[Scene geometry reasoning data]
= = = = = = =

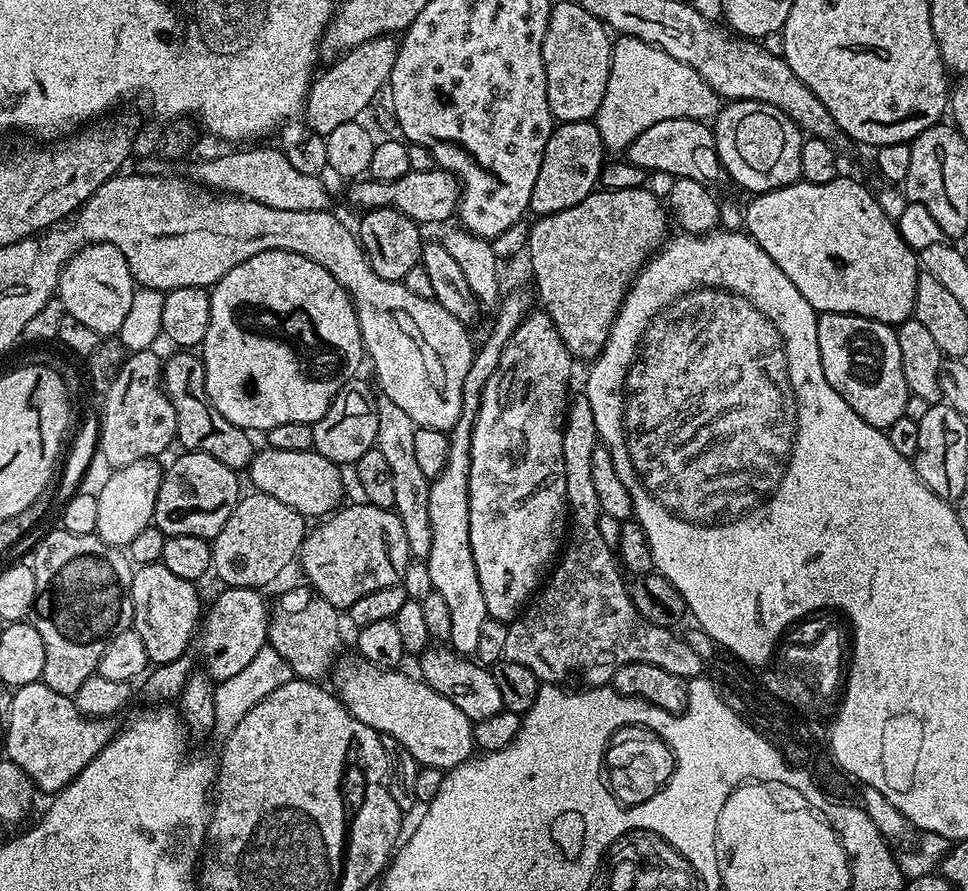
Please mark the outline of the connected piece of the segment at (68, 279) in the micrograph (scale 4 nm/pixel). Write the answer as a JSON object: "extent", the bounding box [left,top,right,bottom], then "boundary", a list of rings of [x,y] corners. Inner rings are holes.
{"extent":[58,244,134,338],"boundary":[[[88,244],[68,259],[66,266],[60,270],[58,298],[67,315],[78,318],[78,322],[90,326],[101,338],[112,338],[119,333],[126,314],[130,314],[130,302],[134,291],[132,271],[126,258],[113,244]]]}

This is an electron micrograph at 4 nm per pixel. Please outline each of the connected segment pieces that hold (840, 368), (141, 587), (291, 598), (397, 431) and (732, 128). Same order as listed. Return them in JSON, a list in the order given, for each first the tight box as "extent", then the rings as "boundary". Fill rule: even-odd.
[{"extent":[817,312,909,430],"boundary":[[[822,312],[817,315],[818,354],[822,358],[822,370],[826,374],[826,382],[850,402],[850,410],[858,414],[858,418],[866,418],[870,426],[887,430],[891,424],[904,416],[906,402],[909,398],[906,386],[906,374],[902,374],[902,353],[898,350],[896,328],[891,324],[883,324],[870,318],[848,316],[845,312]]]},{"extent":[131,562,202,665],"boundary":[[[162,562],[154,564],[141,564],[132,574],[132,623],[131,627],[142,638],[146,646],[146,654],[153,665],[169,664],[181,659],[192,640],[192,635],[197,635],[198,625],[202,620],[202,608],[200,612],[200,596],[196,593],[197,585],[186,578],[178,578]]]},{"extent":[268,586,341,682],"boundary":[[[308,586],[292,588],[271,605],[268,618],[268,644],[290,666],[293,677],[313,682],[323,681],[323,676],[333,671],[340,652],[341,613],[326,598],[314,594]]]},{"extent":[376,399,430,561],"boundary":[[[381,399],[376,405],[378,410],[378,438],[376,449],[382,452],[390,466],[391,477],[394,480],[394,504],[396,517],[402,522],[402,530],[406,530],[406,542],[409,553],[417,561],[427,561],[430,554],[430,482],[426,474],[414,458],[414,434],[417,426],[394,402]]]},{"extent":[714,100,805,194],"boundary":[[[733,100],[716,113],[714,131],[721,168],[729,181],[741,184],[748,194],[763,194],[801,179],[805,137],[782,110],[757,100]]]}]

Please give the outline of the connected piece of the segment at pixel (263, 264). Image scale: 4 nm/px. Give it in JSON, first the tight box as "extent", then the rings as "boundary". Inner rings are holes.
{"extent":[198,250,366,430],"boundary":[[[266,250],[246,258],[210,289],[210,326],[198,349],[204,362],[206,394],[234,426],[267,430],[282,422],[316,424],[330,402],[357,375],[366,353],[356,311],[341,284],[318,262],[286,250]]]}

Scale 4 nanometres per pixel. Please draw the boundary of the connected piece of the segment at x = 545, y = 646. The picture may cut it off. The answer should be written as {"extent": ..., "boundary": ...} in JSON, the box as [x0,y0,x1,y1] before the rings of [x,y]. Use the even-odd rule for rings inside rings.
{"extent":[503,394,705,686],"boundary":[[[580,394],[580,397],[578,397],[576,401],[574,400],[575,399],[567,405],[567,415],[564,418],[564,433],[562,434],[562,455],[563,461],[565,462],[565,498],[567,500],[567,515],[570,517],[570,527],[567,529],[566,543],[563,545],[562,555],[559,557],[558,563],[551,569],[550,575],[552,574],[552,577],[550,577],[550,575],[547,577],[546,583],[543,585],[539,595],[535,597],[534,603],[524,608],[520,615],[508,624],[506,650],[504,651],[503,659],[509,660],[510,662],[518,662],[518,666],[526,666],[526,670],[530,670],[534,673],[541,682],[560,682],[560,679],[562,679],[571,668],[577,668],[577,670],[580,671],[581,678],[585,680],[583,682],[585,685],[604,686],[611,681],[615,671],[618,670],[619,667],[626,666],[627,663],[654,663],[663,668],[663,670],[668,670],[671,674],[676,674],[684,680],[693,680],[693,678],[701,675],[701,673],[705,671],[705,661],[700,660],[698,654],[694,654],[694,650],[690,650],[690,646],[686,646],[686,642],[679,635],[673,634],[669,629],[663,628],[662,626],[654,626],[650,622],[646,622],[646,618],[642,618],[642,614],[638,614],[626,580],[624,584],[623,578],[625,579],[625,577],[618,567],[617,557],[613,555],[609,549],[605,548],[602,534],[598,532],[598,518],[601,511],[598,494],[594,490],[594,482],[592,481],[594,478],[594,470],[592,469],[594,450],[598,446],[598,437],[596,427],[594,426],[594,412],[590,410],[590,402],[588,401],[587,395]]]}

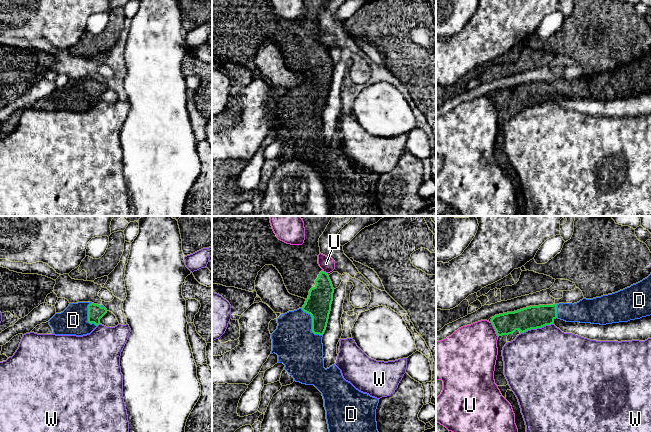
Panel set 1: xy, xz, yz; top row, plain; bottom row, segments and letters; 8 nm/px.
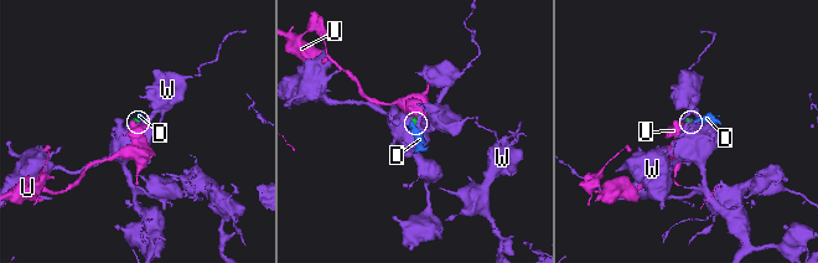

= = = = = = =

Please repeat the records above exactly, leaving every picture out.

Please mark the outline of the connected piece of the segment at (68, 279) in the micrograph (scale 4 nm/pixel). Write the answer as a JSON object: "extent", the bounding box [left,top,right,bottom], then "boundary", a list of rings of [x,y] corners. Inner rings are holes.
{"extent":[58,244,134,338],"boundary":[[[88,244],[68,259],[66,266],[60,270],[58,298],[67,315],[78,318],[78,322],[90,326],[101,338],[112,338],[119,333],[126,314],[130,314],[130,302],[134,291],[132,271],[126,258],[113,244]]]}

This is an electron micrograph at 4 nm per pixel. Please outline each of the connected segment pieces that hold (840, 368), (141, 587), (291, 598), (397, 431) and (732, 128). Same order as listed. Return them in JSON, a list in the order given, for each first the tight box as "extent", then the rings as "boundary". Fill rule: even-odd.
[{"extent":[817,312,909,430],"boundary":[[[822,312],[817,315],[818,354],[822,358],[822,370],[826,374],[826,382],[850,402],[850,410],[858,414],[858,418],[866,418],[870,426],[887,430],[891,424],[904,416],[906,402],[909,398],[906,386],[906,374],[902,374],[902,353],[898,350],[896,328],[891,324],[883,324],[870,318],[848,316],[845,312]]]},{"extent":[131,562,202,665],"boundary":[[[162,562],[154,564],[141,564],[132,574],[132,623],[131,627],[142,638],[146,646],[146,654],[153,665],[169,664],[181,659],[192,640],[192,635],[197,635],[198,625],[202,620],[202,608],[200,612],[200,596],[196,593],[197,585],[186,578],[178,578]]]},{"extent":[268,586,341,682],"boundary":[[[308,586],[292,588],[271,605],[268,618],[268,644],[290,666],[293,677],[313,682],[323,681],[323,676],[333,671],[340,652],[341,613],[326,598],[314,594]]]},{"extent":[376,399,430,561],"boundary":[[[381,399],[376,405],[378,410],[378,438],[376,449],[382,452],[390,466],[391,477],[394,480],[394,504],[396,517],[402,522],[402,530],[406,530],[406,542],[409,553],[417,561],[427,561],[430,554],[430,482],[426,474],[414,458],[414,434],[417,426],[394,402]]]},{"extent":[714,100,805,194],"boundary":[[[733,100],[716,113],[714,131],[721,168],[729,181],[741,184],[748,194],[763,194],[801,179],[805,137],[782,110],[757,100]]]}]

Please give the outline of the connected piece of the segment at pixel (263, 264). Image scale: 4 nm/px. Give it in JSON, first the tight box as "extent", then the rings as "boundary". Inner rings are holes.
{"extent":[198,250,366,430],"boundary":[[[266,250],[246,258],[210,289],[210,326],[198,349],[204,362],[206,394],[234,426],[267,430],[282,422],[316,424],[330,402],[357,375],[366,353],[356,311],[341,284],[318,262],[286,250]]]}

Scale 4 nanometres per pixel. Please draw the boundary of the connected piece of the segment at x = 545, y = 646. The picture may cut it off. The answer should be written as {"extent": ..., "boundary": ...} in JSON, the box as [x0,y0,x1,y1] before the rings of [x,y]. Use the even-odd rule for rings inside rings.
{"extent":[503,394,705,686],"boundary":[[[580,394],[580,397],[578,397],[576,401],[574,400],[575,399],[567,405],[567,415],[564,418],[564,433],[562,434],[562,455],[563,461],[565,462],[565,498],[567,500],[567,515],[570,517],[570,527],[567,529],[566,543],[563,545],[562,555],[559,557],[558,563],[551,569],[550,575],[552,574],[552,577],[550,577],[550,575],[547,577],[546,583],[543,585],[539,595],[535,597],[534,603],[524,608],[520,615],[508,624],[506,650],[504,651],[503,659],[509,660],[510,662],[518,662],[518,666],[526,666],[526,670],[530,670],[534,673],[541,682],[560,682],[560,679],[562,679],[571,668],[577,668],[577,670],[580,671],[581,678],[585,680],[583,682],[585,685],[604,686],[611,681],[615,671],[618,670],[619,667],[626,666],[627,663],[654,663],[663,668],[663,670],[668,670],[671,674],[676,674],[684,680],[693,680],[693,678],[701,675],[701,673],[705,671],[705,661],[700,660],[698,654],[694,654],[694,650],[690,650],[690,646],[686,646],[686,642],[679,635],[673,634],[669,629],[663,628],[662,626],[654,626],[650,622],[646,622],[646,618],[642,618],[642,614],[638,614],[626,580],[624,584],[623,578],[625,579],[625,577],[618,567],[617,557],[613,555],[609,549],[605,548],[602,534],[598,532],[598,518],[601,511],[598,494],[594,490],[594,482],[592,481],[594,478],[594,470],[592,469],[594,450],[598,446],[598,437],[596,427],[594,426],[594,412],[590,410],[590,402],[588,401],[587,395]]]}

Panel set 1: xy, xz, yz; top row, plain; bottom row, segments and letters; 8 nm/px.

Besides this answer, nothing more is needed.